Mr Putin appeared to take the heat out of the situation through a reshuffle that rebalanced various agencies' powers. But what may be another sign of under-the-carpet political struggles came with the arrest of Sergei Storchak, a finance minister charged with conspiring to embezzle $43m of state funds.
While warning of the dangers of such infighting, Mr Cherkesov's letter gave a telling glimpse of how those who exercise real power see the country. Russia, he wrote, was plunging into an abyss in the late 1990s but grabbed hold of a "hook".
That hook was the chekisti, former security services men led by Mr Putin who formed a kind of "corporation" to save Russia. Mr Cherkesov then outlined three scenarios for Russia's development.
"First and best" was to move beyond the "corporation" and create a "normal civil society". Second was to "finish building the corporation" to ensure long-term stability - an authoritarian model. Third was to smash the corporation, as opponents demanded, which he said would thrust Russia back into chaos.

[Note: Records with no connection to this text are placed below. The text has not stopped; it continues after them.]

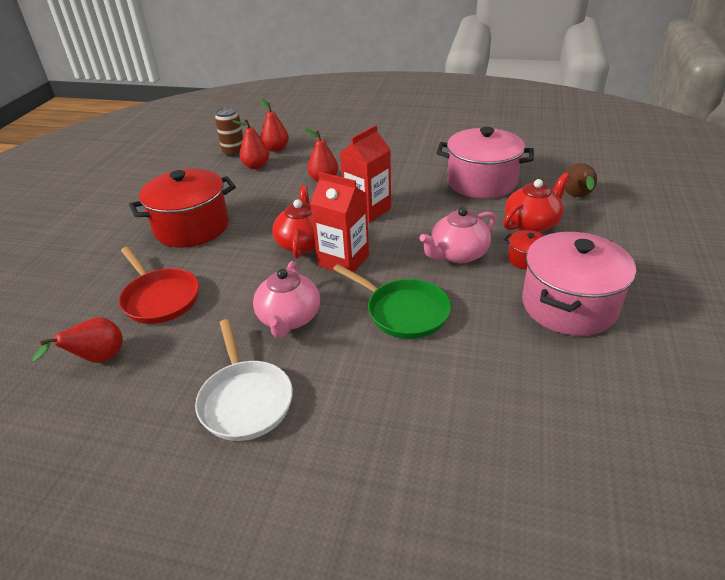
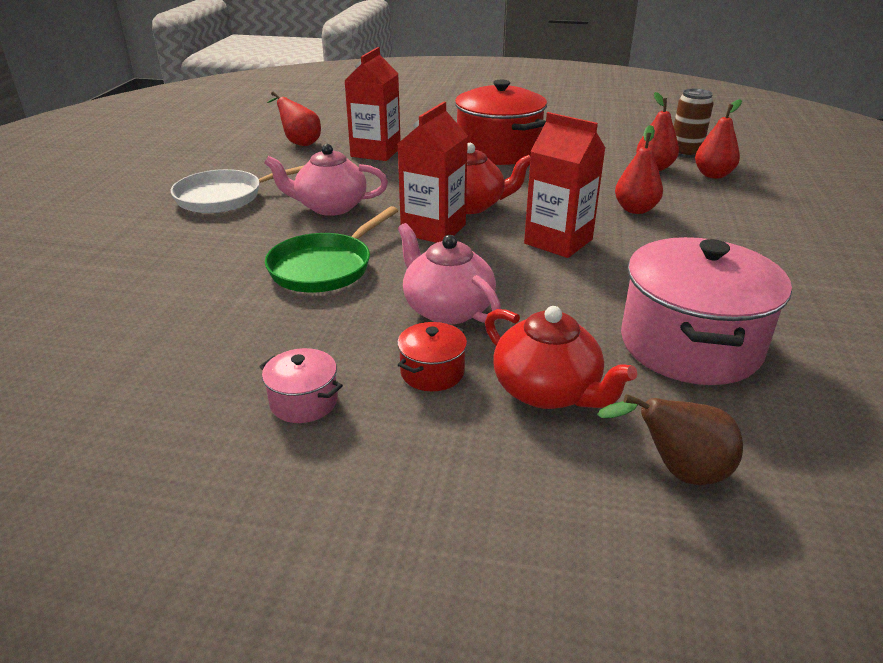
camera: 85 degrees right, 5 degrees down
(160, 298) = (376, 152): red pan -> red carton
(569, 305) = (304, 402): pink pot -> pink pot, size x0.44

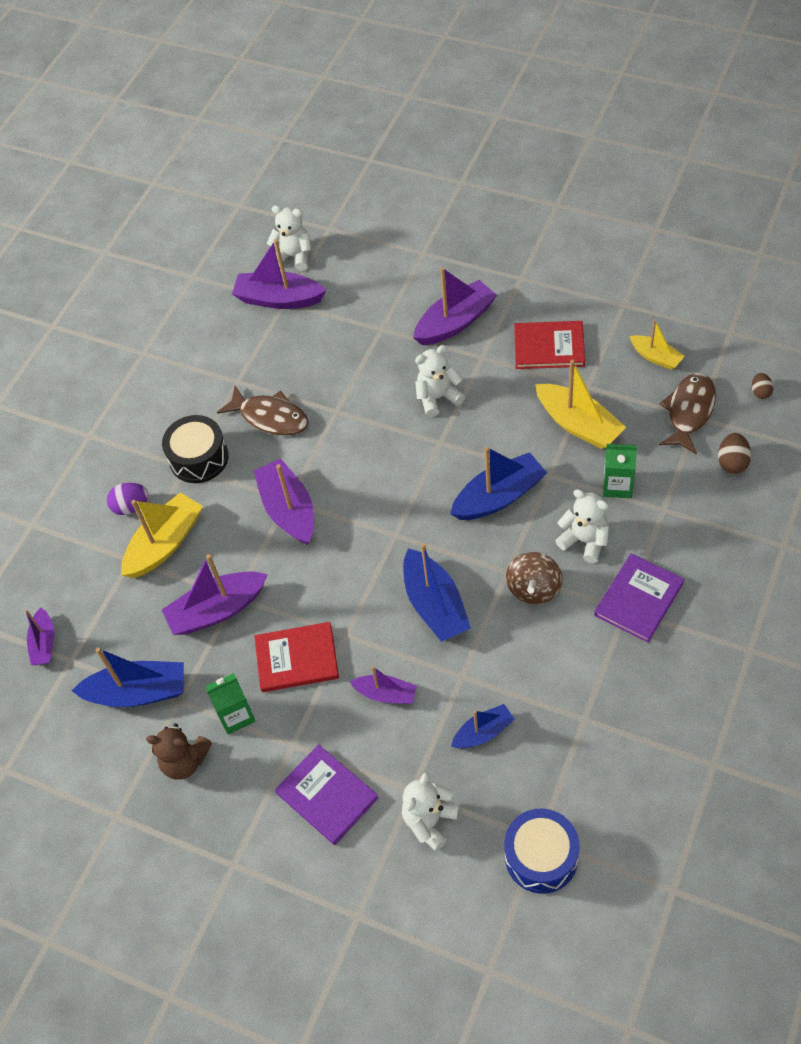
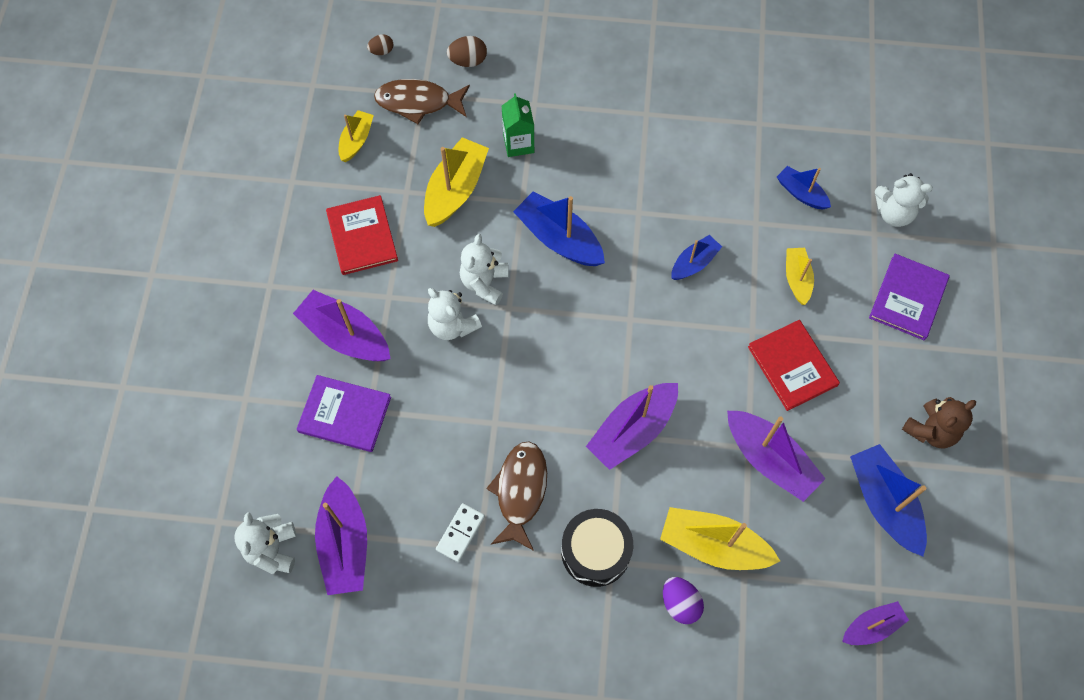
camera: 115 degrees left, 10 degrees up
(185, 761) = (930, 430): brown teddy bear -> brown teddy bear turned 60 degrees clockwise
(236, 715) = (869, 401): green carton -> none
(254, 371) = (460, 533): none -> white domino
(386, 694) = (797, 278): purple boat -> yellow boat
(435, 605) = (694, 263): blue boat -> blue boat, size x0.59
(534, 588) = (649, 187): brown spinning top -> none
(541, 857) = (886, 128): blue drum -> none
(584, 540) = (586, 158): white teddy bear -> white teddy bear (484, 283)
(638, 599) = (633, 106): purple book -> purple book (345, 414)

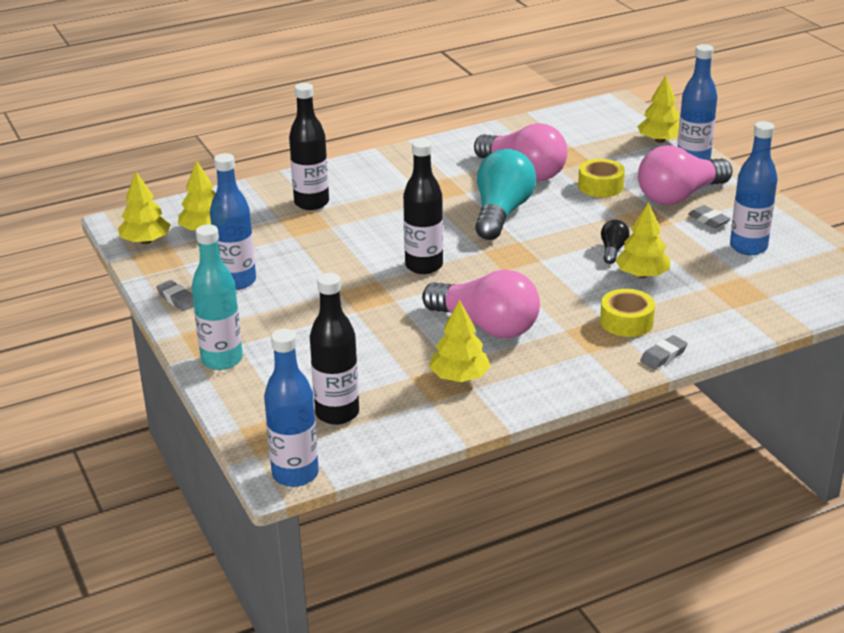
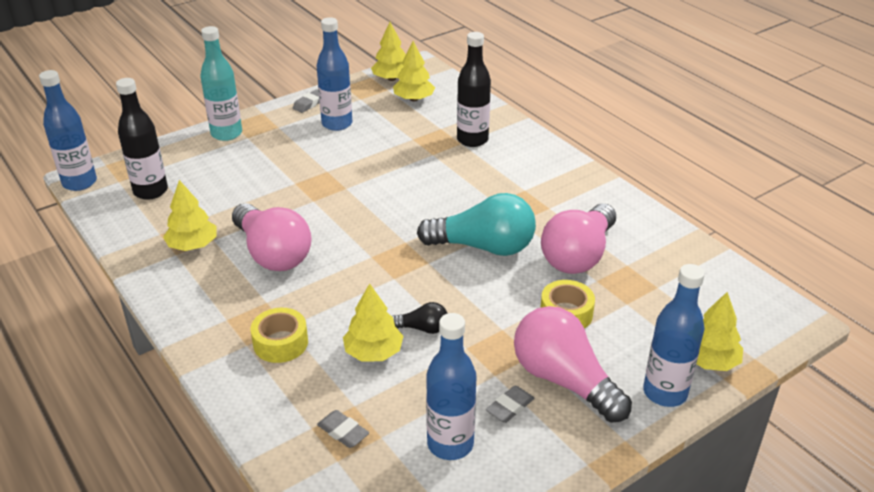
camera: 80 degrees right, 5 degrees up
(424, 266) = (373, 210): black bottle -> none
(486, 326) = (272, 253): pink light bulb -> pink light bulb turned 60 degrees counterclockwise
(663, 356) = (217, 371): grey eraser -> grey eraser (343, 432)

Yet can talk of building civil society be taken seriously from men with a KGB background? Mr Cherkesov is, at least, not the only one who does. Speaking to foreign experts before the campaign began, Mr Putin outlined his own vision.
"I think a lot about how life in Russia should develop after 2008 and in the longer term and I see no instrument capable of stabilising the country other than democracy and a multi-party system," he explained. "We cannot build Russia's future by tying its many millions of citizens to just one person or group of people." There may be pressures that the Kremlin will find hard to ignore.
One of Russia's richest businessmen, asking not be named, says business generally supports a managed transfer of power as a guarantee of stability. "But sooner or later the principles of civil society, with all its institutions, must be given real life in our country," he says.
It is still possible that the recent parliamentary elections and the coming presidential campaign will prove the low point in a temporary retreat from the freedoms Russians won in the 1990s, not a final descent into autocracy. But as even some of Mr Putin's supporters concede, if
Russia is to have a democratic future, it has more ground to make up than before.